Multi-Cluster Secret Distribution

For organizations running multiple Kubernetes clusters, distributing secrets consistently is a challenge. One approach uses a central Vault cluster as the single source of truth, with each Kubernetes cluster running ESO configured to pull from the same Vault paths. This means a rotation in Vault propagates to all clusters automatically within the configured refresh interval.
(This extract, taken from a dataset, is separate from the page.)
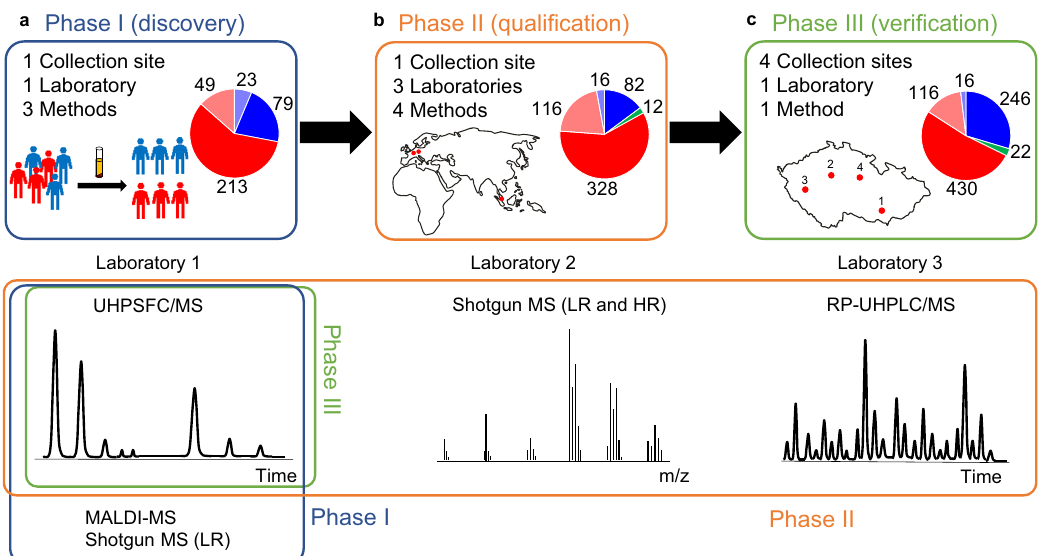
Fig. 1 Overview of study design for the differentiation of PDAC patients (T, red) from normal healthy controls (N, blue) and pancreatitis patients (Pan, green) based on the lipidomic pro fi ling of human serum using various mass spectrometry-based approaches. a Phase I (discovery) for 364 samples (262 T + 102 N) divided into training (213 T + 79 N) and validation (49 T + 23 N) sets measured by UHPSFC/MS, shotgun MS (LR), and MALDI-MS. b Phase II (quali fi cation) for 554 samples (444 T + 98 N + 12 Pan) divided into training (328 T + 82 N + 12 Pan) and validation (116 T + 16 N) sets measured by UHPSFC/MS, shotgun MS (LR and HR), and RP-UHPLC/MS at 3 different laboratories. c Phase III (veri fi cation) for 830 samples (546 T + 262 N + 22 Pan) divided into training (430 T + 246 N + 22 Pan) and validation (116 T + 16 N) sets measured by UHPSFC/MS for samples obtained from four collection sites.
Alternatively, tools like Argo CD can manage ExternalSecret definitions across clusters through GitOps, ensuring the secret configuration (not the values) is consistent everywhere.

Conclusion

Kubernetes secrets management requires careful planning and the right tooling. Combined with the External Secrets Operator, you have a solid framework for managing sensitive data across your clusters. Start with namespace isolation, implement external secrets storage, and automate rotation workflows to maintain strong security without sacrificing developer productivity.

The path to production-grade secrets management follows a natural progression: replace manually created secrets with ExternalSecrets, enable etcd encryption, implement RBAC scoped to specific secret names, add pre-commit scanning, and finally automate rotation with zero-downtime procedures. Each step is independently valuable, so you can improve incrementally rather than attempting a complete overhaul at once.

By following these practices and using Claude Code to generate YAML scaffolding and rotation runbooks, you can establish a secrets management workflow that scales with your infrastructure while maintaining security best practices appropriate for production workloads.